▸ Set of tasks:
A – Write out the passage of the confession below, starting at "The chicken want’s" and ending at "They are wrong.".
B – In one to three sentences, explain why, according to the February 5 entry of the confession below, the writer decides to tell everything the next day.

▸ Text block:
-- Start --

Confession: They Say “If You Love It, You Should Let It Go”

a white woman hugs her black male romantic partner

October 19.

Dear self,
If you’re still trapped by the romanticized idea that a man has to woo a woman first, then, by all means, keep mute about your feelings, pride yourself in giving no hints and wallow as the painful torture of your silence takes you on an emotional rollercoaster down mood swing alley. From cheery to suddenly unpleasant, after all, everyone loves a meanie.

October 30.

“You like this boy?” She asks.

“We’re just friends… I miss my friend and I want to talk to him”.

“So, call him”, she adds.

“Mmnnn, I’ll think about it’.

December 15.

This year didn’t start easy, as a matter of fact, it’s been my toughest year yet, but it has left me with a lot which I’m eternally grateful for: great relationships with my friends, family time, growth, a new FRIEND, growth, God’s reminder of support and most importantly hope. Let’s just say I’m in a happy place right now.

December 30.

I’m feeling feelings, thinking thoughts, remembering memories. My heart is racing, not in a bad way, but not necessarily in a good way either. The pattern of this heartbeat is different, the type you get when you long for something, but not so severe that it leads you on a desperate wild goose chase. This one is more content, accepting, understanding.

The truth is, my heart is racing because it longs for what it can’t have. What it shouldn’t want. I want this… but I don’t want this. I want the chicken… without the barbecue sauce. The barbecue sauce messes up the actual flavor of the chicken and leaves an annoying taste in my mouth.

I know I have only two choices; either accept the barbecue sauce with the chicken or just forget about the chicken completely, but, it’s a tough decision to make. I know I want the chicken.

I want the chicken! I want the chicken……..I want you.  But you can’t have the chicken my head chuckles, so let it go.

January 8.

The chicken want’s me, which is AH-may-zing, but, I have to be careful, I can’t afford to make any mistakes, I have to cross my I’s and dot my T’s; slow and steady should win the race. Right?

February 1.

They say you’re my muse, that you are the emotional trigger that sparks all my creativity. I laugh and turn the other way as they speak. My friends, they pride themselves in thinking that they can read me, that they can predict the reason behind all my actions and emotions. They are wrong.

I don’t have a muse, just a person who is tremendously supportive of my creativity, who believes I can conquer the world with my writing and challenges me to do so, who lends a listening ear when the words don’t flow and  inspires me to tell more stories…..oh wait, that’s the definition of a muse right?

February 5.

There’s something about the stillness of my heart, save for the periodical flutter every now and then, it’s no longer has any fears or doubts. This new-found confidence tells me I’m finally ready, so come tomorrow I’m going to tell you… everything.

-- End --

▸ Records supplied:

-- Start --

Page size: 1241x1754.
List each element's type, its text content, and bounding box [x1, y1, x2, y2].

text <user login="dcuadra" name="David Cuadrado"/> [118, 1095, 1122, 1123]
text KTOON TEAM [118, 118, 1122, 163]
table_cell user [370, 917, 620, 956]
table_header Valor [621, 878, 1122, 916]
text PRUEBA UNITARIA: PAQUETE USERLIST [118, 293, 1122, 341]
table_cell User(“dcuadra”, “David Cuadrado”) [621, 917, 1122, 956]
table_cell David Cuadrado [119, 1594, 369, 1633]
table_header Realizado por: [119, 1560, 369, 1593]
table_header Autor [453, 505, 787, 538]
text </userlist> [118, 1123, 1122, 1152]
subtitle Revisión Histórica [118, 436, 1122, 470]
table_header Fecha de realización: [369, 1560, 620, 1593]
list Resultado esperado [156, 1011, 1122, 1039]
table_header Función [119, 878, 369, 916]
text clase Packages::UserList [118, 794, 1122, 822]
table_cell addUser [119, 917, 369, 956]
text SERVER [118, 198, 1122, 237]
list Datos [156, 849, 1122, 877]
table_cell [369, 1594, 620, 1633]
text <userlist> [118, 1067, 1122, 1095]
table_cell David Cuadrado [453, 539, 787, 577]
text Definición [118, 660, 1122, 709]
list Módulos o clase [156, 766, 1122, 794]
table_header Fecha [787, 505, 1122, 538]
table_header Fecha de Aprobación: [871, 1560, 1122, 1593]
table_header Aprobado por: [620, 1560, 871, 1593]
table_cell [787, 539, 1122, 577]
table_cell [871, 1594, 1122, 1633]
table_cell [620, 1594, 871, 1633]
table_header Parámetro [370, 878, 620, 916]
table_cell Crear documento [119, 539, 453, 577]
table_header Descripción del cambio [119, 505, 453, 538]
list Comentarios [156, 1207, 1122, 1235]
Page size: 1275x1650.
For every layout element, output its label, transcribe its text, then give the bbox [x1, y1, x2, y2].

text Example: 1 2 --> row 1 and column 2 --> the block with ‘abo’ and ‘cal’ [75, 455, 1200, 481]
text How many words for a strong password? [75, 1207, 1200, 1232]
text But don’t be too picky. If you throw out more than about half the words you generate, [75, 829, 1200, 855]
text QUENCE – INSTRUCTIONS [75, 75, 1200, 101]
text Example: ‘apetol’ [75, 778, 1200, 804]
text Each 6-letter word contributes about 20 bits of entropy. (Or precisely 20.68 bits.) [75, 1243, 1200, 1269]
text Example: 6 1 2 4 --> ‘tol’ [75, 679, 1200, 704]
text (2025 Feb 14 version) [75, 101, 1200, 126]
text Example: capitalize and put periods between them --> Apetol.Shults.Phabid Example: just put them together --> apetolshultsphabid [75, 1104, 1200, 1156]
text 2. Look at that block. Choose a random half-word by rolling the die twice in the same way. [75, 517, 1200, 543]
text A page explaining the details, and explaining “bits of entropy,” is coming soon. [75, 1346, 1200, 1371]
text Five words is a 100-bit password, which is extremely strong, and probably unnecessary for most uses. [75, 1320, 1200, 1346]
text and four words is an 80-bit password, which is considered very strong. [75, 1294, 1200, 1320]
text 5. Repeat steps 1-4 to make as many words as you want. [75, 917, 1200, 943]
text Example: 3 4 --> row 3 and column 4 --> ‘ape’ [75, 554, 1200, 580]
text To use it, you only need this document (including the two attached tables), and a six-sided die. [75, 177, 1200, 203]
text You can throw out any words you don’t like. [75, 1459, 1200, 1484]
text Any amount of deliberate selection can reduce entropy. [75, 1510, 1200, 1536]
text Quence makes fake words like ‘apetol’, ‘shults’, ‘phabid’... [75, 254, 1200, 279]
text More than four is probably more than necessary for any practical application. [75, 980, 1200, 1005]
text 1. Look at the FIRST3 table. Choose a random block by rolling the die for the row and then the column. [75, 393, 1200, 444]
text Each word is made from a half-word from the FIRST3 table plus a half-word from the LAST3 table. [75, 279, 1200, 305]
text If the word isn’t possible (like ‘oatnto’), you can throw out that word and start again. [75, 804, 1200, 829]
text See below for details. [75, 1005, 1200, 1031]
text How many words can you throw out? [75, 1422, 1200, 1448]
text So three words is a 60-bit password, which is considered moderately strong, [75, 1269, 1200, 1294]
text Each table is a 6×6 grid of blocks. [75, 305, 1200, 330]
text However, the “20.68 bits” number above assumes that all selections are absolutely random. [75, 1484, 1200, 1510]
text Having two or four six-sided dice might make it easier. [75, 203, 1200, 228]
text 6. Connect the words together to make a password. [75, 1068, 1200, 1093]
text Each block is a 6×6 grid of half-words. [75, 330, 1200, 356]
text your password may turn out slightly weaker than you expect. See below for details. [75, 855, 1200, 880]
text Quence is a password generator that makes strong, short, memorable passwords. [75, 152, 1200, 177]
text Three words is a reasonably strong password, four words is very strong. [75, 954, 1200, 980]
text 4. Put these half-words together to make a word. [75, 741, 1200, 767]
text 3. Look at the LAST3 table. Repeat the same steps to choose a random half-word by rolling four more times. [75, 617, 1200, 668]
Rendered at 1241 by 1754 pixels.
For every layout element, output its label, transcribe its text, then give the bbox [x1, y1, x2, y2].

-- End --

▸ Per-task outputs:
A –
The chicken want’s me, which is AH-may-zing, but, I have to be careful, I can’t afford to make any mistakes, I have to cross my I’s and dot my T’s; slow and steady should win the race. Right?

February 1.

They say you’re my muse, that you are the emotional trigger that sparks all my creativity. I laugh and turn the other way as they speak. My friends, they pride themselves in thinking that they can read me, that they can predict the reason behind all my actions and emotions. They are wrong.

B – The writer's heart has grown still apart from an occasional flutter and no longer holds any fears or doubts. This new-found confidence tells the writer that the time is finally right, so the writer plans to tell everything the following day.